Tuesday, March 8, 2011

MacMonnies 'Civic Virtue' To Be Taken In by Green-Wood?

Our friend Frederick MacMonnies is back in the news. Though he is long dead, the artist's 1922 sculpture "Civic Virtue" just keeps making headlines. The piece, which depicts an enormous male figure standing over prostrate female figures, was intended for the fountain in City Hall, but was exiled to Queens. There were complaints as to how women were portrayed — trampled under foot as the symbols of vice and corruption.

Renewed calls that the statue has no place in the city's civic space prompted Green-Wood Cemetery to speak up on its behalf. They have expressed interest in taking the sculpture and restoring it.

"We could not stand by idle and see a major work by one of America's greatest sculptors be allowed to turn to dust," Green-Wood President Richard Moylan told the Daily News.

Maybe the move will help New Yorkers bury the hatchet once and for all. Several of MacMonnies' family members are interred at Green-Wood, which would make it a suitable home for the piece. It would be quite an addition to the cemetery's already exceptional sculpture collection.


2 comments:

Paul Mc said...

I'm glad to see that "Uncle Fred" is still causing trouble from beyond the grave :)

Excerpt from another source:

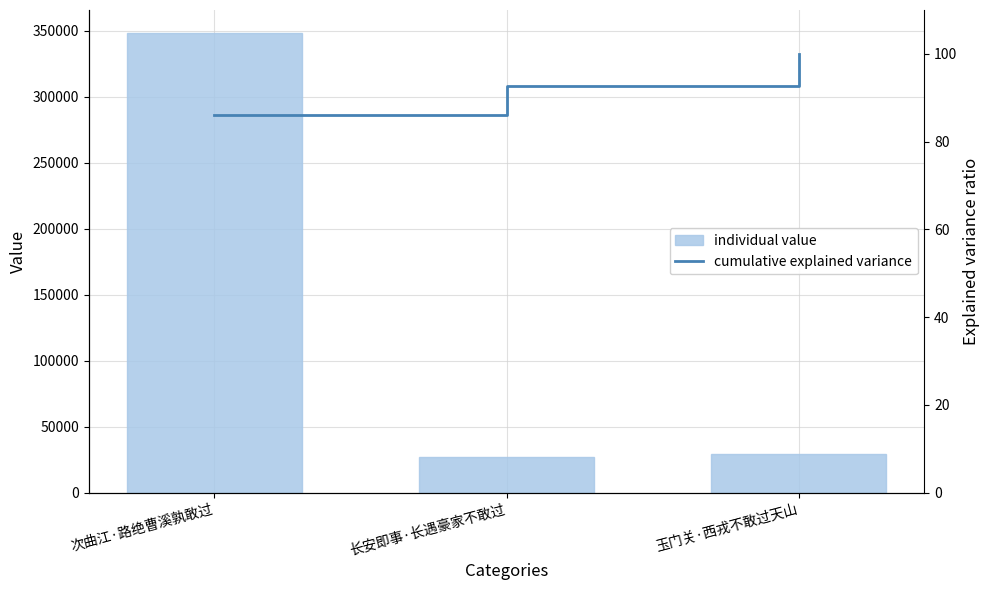

What is the lowest value of the col_0 series?

26827.0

If Queens want to get rid of it that much and are willing to pay for the shipping then I would love to have the statue in my back garden here in the UK!

Regards,
Paul McMonnies

brooklynbeforenow said...

So cool to hear from a relative! I have to tell you I'm a big fan of MacMonnies' work. I live near Grand Army Plaza in Brooklyn and his sculptures atop the Soldiers and Sailors Monument are daily inspiration.